Gender in Ancient Cyprus: Narratives of Social Change on a Mediterranean Island.


Knapp, A. Bernard


Gender in Ancient Cyprus: Narratives of Social Change on a Mediterranean Island. By DIANE BOLGER. Walnut Creek, Cal.: ALTAMIRA PRESS, 2003. Pp. xvii + 268, illus. $34.95 (paper).

Recent attempts to engender Cypriot archaeology have not always engaged successfully with current feminist theory or with the now immense corpus of published research on gender, the body, and sexuality. Diane Bolger's new monograph represents a pioneering attempt to highlight the role of women and men in reconstructing the Cypriot past. She roams widely and delves deeply into gendered relations and gendered identities on prehistoric Cyprus, tackling such issues as domestic space, the life-cycle, labor and technology, ritual performance, social agency, and sexual ambiguity. Bolger is more confident when treating archaeological data that lie within her own realm of expertise (the earlier prehistory of Cyprus, especially the Chalcolithic periods), but she treats a span of nearly eight thousand years with a fluency and competence that instill admiration and warrant recognition. She offers up-to-date, succinct overviews of the current literature--archaeological and otherwise--on gender, feminist theory, agency (chapter 3), the life-cycle (chapter 4), childhood and adolescence (chapter 5), and mortuary ritual and practices (chapter 6). Chapter 8--"Who Tells the Story?"--reveals how the published literature in Cypriot archaeology (as in archaeologies the world round) has been and continues to be dominated by men, and is written from an androcentric perspective, one in which women and children have counted for little, and where the "big issues"--social complexity, rise of the state, production and exchange, ritual and ideology--are still tackled by men, and are concerned primarily with men alone, whether implicitly (ungendered "elites") or explicitly (farmers, warriors, kings, priests).

Bolger's ambitious and wide-ranging enterprise, however, inevitably results in some contradictions and errors of fact. Moreover, and not at all atypically in gender-based research that seeks to expose earlier, androcentric biases, she has adopted an overly critical approach to the work of nearly all other archaeologists (with the unwarranted exception of her colleagues at the University of Edinburgh) who have worked on Cyprus. She begins (pp. 1-9), for example, by criticizing Hector Catling's use of the passive voice. James Stewart's retrodiction of the present onto the past, Einar Gjerstad's essentialist (binary) view of men/women, Bernard Knapp's unilinear, economic view of social development and change, Walther Fasnacht's stereotyped division of labor, and Sturt Manning's views on emergent (ungendered) elites as the prime forces of social change.

Those of us still living are all guilty (so too are many others that Bolger fails to cite). Those who are dead would (probably) not be writing today the way they did fifty years ago. And those who are still writing have engaged with theoretical issues such as agency and social identity, ritual and ideology, the social life of things, and many more, long before Bolger herself adopted such approaches. Over the past decade, for instance, both Manning and I have written on issues of gender, feminist theory, and masculinist approaches, in works that Bolger castigates, misunderstands, or overlooks. Granted that previous work must be critiqued and its shortcomings laid bare, it is still unfortunate that Bolger feels the need to criticize repeatedly those who would support her views most strongly.

*WHAT THE TASK ASKS*: Continue the review of the book on gender in ancient Cyprus, starting after its last sentence.

*DATA SHOWN*:
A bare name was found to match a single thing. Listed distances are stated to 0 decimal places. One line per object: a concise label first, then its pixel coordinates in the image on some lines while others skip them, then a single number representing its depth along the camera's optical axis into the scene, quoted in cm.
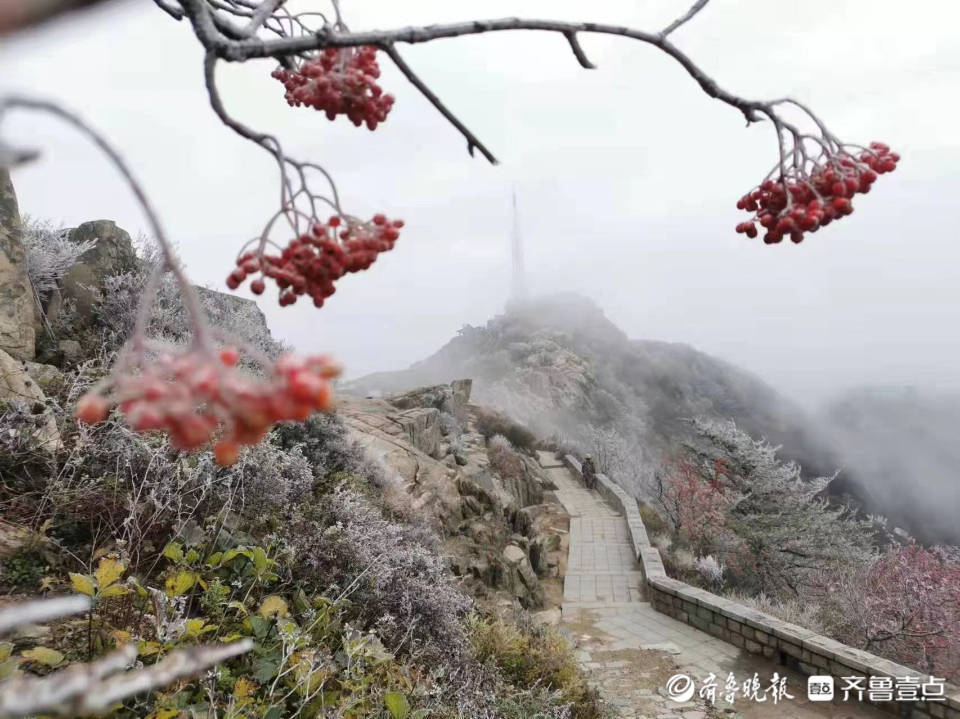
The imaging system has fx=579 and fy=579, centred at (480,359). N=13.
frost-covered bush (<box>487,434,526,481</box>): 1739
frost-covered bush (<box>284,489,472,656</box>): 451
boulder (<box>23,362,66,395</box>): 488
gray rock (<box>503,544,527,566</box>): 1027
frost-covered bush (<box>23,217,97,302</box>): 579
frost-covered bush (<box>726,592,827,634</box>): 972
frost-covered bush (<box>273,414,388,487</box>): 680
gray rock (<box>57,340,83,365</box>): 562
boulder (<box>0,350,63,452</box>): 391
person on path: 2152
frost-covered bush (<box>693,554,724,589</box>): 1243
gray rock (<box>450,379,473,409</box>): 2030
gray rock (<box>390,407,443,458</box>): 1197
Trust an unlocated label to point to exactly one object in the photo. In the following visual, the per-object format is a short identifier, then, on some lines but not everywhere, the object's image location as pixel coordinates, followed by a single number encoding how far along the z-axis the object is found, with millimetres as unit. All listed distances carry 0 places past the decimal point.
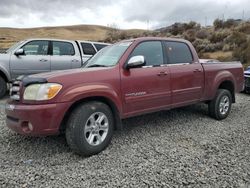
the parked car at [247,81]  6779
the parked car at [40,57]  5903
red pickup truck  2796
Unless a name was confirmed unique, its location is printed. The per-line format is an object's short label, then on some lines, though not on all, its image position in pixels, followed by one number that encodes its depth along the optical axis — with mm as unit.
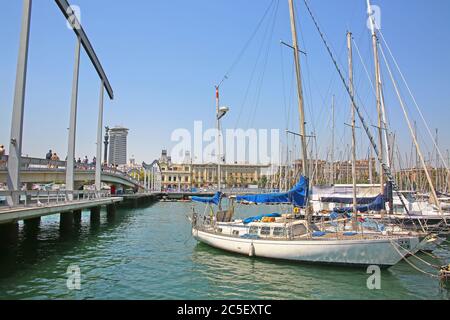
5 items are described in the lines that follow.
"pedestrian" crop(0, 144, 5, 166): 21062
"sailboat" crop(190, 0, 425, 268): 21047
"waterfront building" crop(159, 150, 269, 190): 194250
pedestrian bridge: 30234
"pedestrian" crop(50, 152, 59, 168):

--

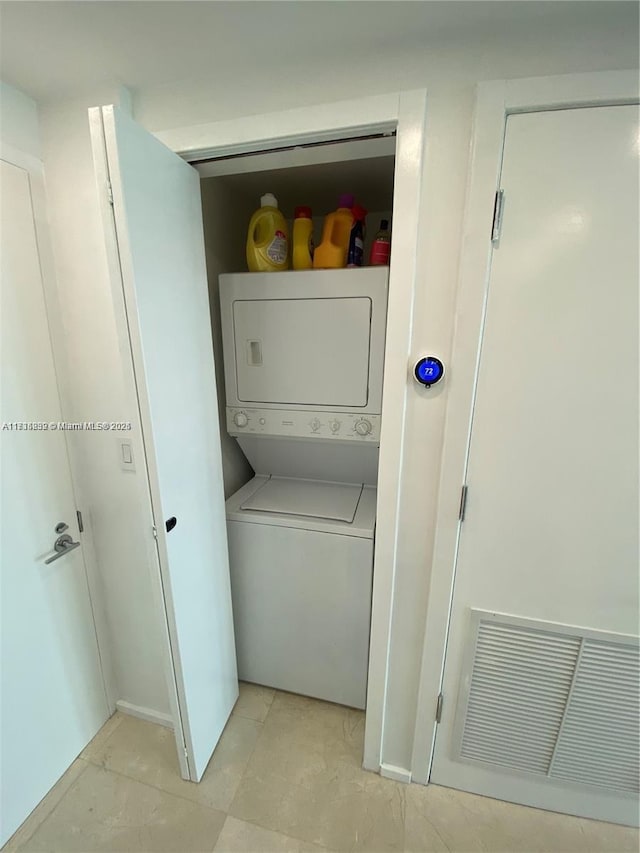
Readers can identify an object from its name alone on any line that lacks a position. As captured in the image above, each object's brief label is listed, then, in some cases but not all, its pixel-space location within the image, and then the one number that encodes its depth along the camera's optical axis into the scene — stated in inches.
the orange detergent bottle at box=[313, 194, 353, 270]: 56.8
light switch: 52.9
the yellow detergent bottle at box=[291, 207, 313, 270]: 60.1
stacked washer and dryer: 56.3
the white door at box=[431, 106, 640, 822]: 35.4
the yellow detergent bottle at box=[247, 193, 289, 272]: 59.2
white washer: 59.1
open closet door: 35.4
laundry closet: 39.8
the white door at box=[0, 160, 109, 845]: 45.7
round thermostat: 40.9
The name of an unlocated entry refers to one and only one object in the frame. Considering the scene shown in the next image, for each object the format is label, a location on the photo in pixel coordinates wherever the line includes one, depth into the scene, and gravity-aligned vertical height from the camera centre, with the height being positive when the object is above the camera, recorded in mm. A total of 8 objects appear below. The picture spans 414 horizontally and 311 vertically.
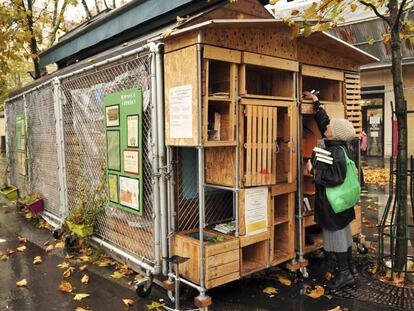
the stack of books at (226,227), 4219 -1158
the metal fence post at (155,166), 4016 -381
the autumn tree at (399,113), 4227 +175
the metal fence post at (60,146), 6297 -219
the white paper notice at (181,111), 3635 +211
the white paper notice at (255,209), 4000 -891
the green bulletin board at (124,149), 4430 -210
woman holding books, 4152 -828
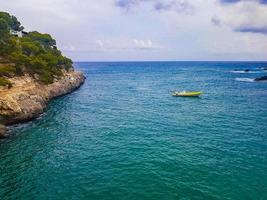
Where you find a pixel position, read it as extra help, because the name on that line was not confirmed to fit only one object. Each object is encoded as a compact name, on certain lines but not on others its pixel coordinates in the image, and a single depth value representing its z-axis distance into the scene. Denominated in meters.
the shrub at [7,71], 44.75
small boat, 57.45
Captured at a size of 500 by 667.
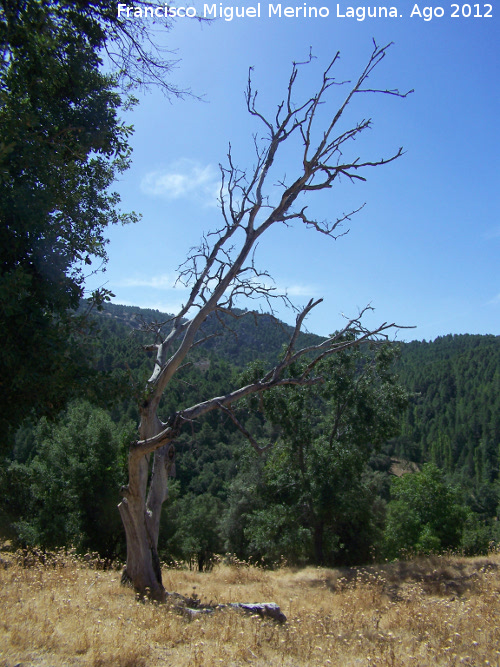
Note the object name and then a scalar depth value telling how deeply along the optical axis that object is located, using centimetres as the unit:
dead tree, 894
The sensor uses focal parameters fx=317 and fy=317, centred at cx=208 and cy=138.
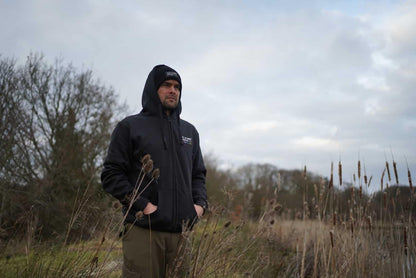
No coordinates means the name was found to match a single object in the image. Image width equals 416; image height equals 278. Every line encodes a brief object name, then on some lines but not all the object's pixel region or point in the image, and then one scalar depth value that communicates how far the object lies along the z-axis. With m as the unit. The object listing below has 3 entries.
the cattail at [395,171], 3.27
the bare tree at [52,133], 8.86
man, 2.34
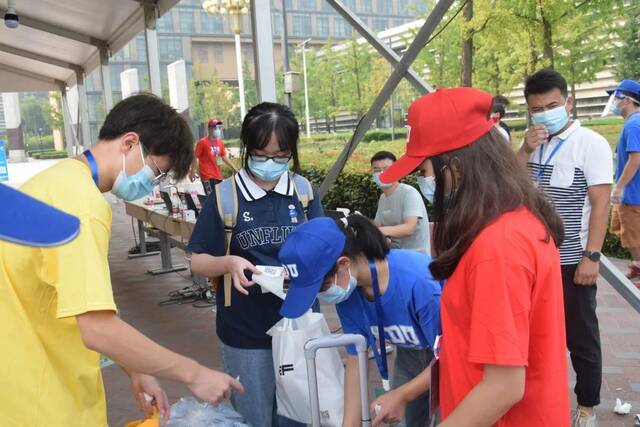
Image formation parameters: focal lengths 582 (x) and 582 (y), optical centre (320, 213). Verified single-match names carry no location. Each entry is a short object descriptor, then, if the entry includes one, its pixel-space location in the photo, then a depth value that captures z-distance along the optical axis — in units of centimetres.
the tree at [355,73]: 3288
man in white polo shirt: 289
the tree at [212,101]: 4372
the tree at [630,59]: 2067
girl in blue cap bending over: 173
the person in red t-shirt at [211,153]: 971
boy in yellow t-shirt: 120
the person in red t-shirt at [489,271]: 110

---

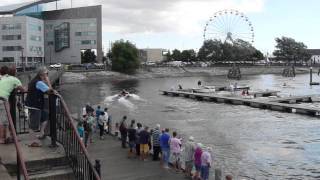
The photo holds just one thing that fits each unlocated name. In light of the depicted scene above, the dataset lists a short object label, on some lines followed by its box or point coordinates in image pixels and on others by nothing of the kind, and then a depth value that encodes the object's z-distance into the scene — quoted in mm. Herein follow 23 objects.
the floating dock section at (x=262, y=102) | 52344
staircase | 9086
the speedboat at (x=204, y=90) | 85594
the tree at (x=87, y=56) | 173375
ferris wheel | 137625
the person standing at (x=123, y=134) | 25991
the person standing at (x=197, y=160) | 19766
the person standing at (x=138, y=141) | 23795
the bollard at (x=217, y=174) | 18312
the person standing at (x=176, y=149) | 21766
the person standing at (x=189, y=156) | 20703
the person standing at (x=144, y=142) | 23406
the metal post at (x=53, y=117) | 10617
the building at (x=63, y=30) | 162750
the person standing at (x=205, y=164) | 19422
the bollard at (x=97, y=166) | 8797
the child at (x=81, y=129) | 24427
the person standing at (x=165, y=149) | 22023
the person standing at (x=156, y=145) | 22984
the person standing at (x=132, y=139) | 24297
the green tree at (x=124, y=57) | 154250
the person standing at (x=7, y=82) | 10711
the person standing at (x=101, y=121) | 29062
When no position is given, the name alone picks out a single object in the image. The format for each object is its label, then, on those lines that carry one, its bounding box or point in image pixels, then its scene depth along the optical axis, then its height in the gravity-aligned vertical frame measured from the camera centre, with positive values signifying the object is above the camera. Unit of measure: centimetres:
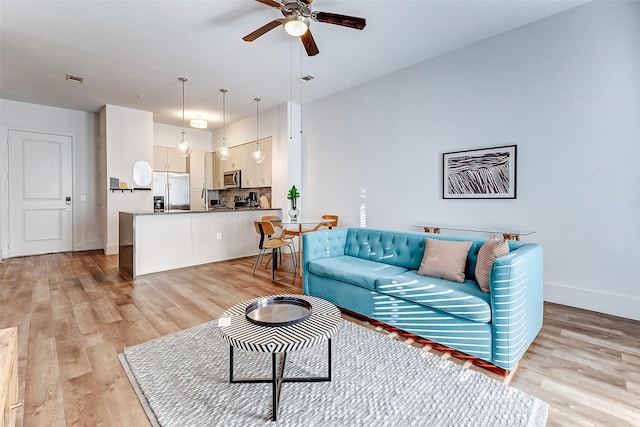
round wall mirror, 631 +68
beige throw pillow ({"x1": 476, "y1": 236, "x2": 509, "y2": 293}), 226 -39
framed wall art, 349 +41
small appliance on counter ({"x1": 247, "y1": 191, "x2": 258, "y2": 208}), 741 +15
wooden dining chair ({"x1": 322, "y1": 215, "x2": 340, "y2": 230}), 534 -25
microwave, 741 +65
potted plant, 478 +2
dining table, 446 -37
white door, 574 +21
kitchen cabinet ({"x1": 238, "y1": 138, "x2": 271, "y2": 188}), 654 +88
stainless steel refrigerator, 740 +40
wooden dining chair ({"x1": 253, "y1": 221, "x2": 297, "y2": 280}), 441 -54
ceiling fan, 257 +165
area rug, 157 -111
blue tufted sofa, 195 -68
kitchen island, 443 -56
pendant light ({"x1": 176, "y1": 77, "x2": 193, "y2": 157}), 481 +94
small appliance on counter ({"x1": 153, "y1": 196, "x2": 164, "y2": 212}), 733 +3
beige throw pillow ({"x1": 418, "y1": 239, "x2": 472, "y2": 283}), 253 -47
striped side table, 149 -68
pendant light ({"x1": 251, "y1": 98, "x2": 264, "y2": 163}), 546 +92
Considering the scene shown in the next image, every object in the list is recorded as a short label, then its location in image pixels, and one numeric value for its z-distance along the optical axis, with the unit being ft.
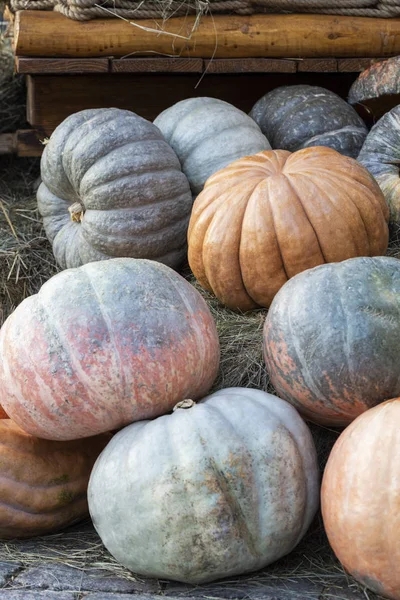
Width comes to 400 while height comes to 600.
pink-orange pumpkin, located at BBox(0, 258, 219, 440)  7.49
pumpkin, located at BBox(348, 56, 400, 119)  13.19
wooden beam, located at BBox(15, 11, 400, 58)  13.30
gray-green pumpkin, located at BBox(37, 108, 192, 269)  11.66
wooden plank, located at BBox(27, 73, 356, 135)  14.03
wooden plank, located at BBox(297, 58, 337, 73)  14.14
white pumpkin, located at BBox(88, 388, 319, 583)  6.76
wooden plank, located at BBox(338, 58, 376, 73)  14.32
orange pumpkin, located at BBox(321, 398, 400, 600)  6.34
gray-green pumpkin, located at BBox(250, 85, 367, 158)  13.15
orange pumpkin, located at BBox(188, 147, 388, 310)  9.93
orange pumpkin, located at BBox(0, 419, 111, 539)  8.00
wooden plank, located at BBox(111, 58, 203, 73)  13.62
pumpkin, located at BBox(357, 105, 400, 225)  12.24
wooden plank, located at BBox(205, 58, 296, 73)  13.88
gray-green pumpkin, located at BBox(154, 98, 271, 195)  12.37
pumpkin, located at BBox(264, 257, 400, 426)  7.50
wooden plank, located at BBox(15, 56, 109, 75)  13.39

*EXPECTED OUTPUT*:
Readers of this journal may wonder how Bolger views the place and role of Cyprus within the ancient Near East. Well, not very clearly. For the most part, she seems to regard Cyprus as part of the ancient Near Eastern cultural sphere (e.g., pp. xv, 8, 37, 65, 92, 174 [where Early Dynastic burials are compared, for no good reason, with those of Late Bronze Age Cyprus], 180). At other times, she seems to regard the island as part of "old Europe" (p. 93) or the Mediterranean (p. 190). In discussing spatial and architectural data (pp. 37-38), the two source areas are conflated, and both the PPNB Levant and Neolithic Greece are compared with Late Bronze Age Cyprus. In discussing issues of social complexity (pp. 195-96), it seems evident that Bolger regards Cyprus as part of the Near East, yet on the following page (197, discussing spatial aspects of gender), she states unequivocally that Cyprus was isolated from the neighboring cultures of Anatolia, the Levant, Mesopotamia, Egypt, Greece, and the western Mediterranean. Finally, in discussing intellectual developments in the field (pp. 199-202). Cypriot archaeology is firmly placed in its (Aegean) "Classical" context. Indeed, early (French) interests in Cyprus's distinctly Greek style of sculpture, exhibiting both Near Eastern and Egyptian traits, meant that Cypriot art was viewed primarily as a provincial imitator of a superior Aegean culture.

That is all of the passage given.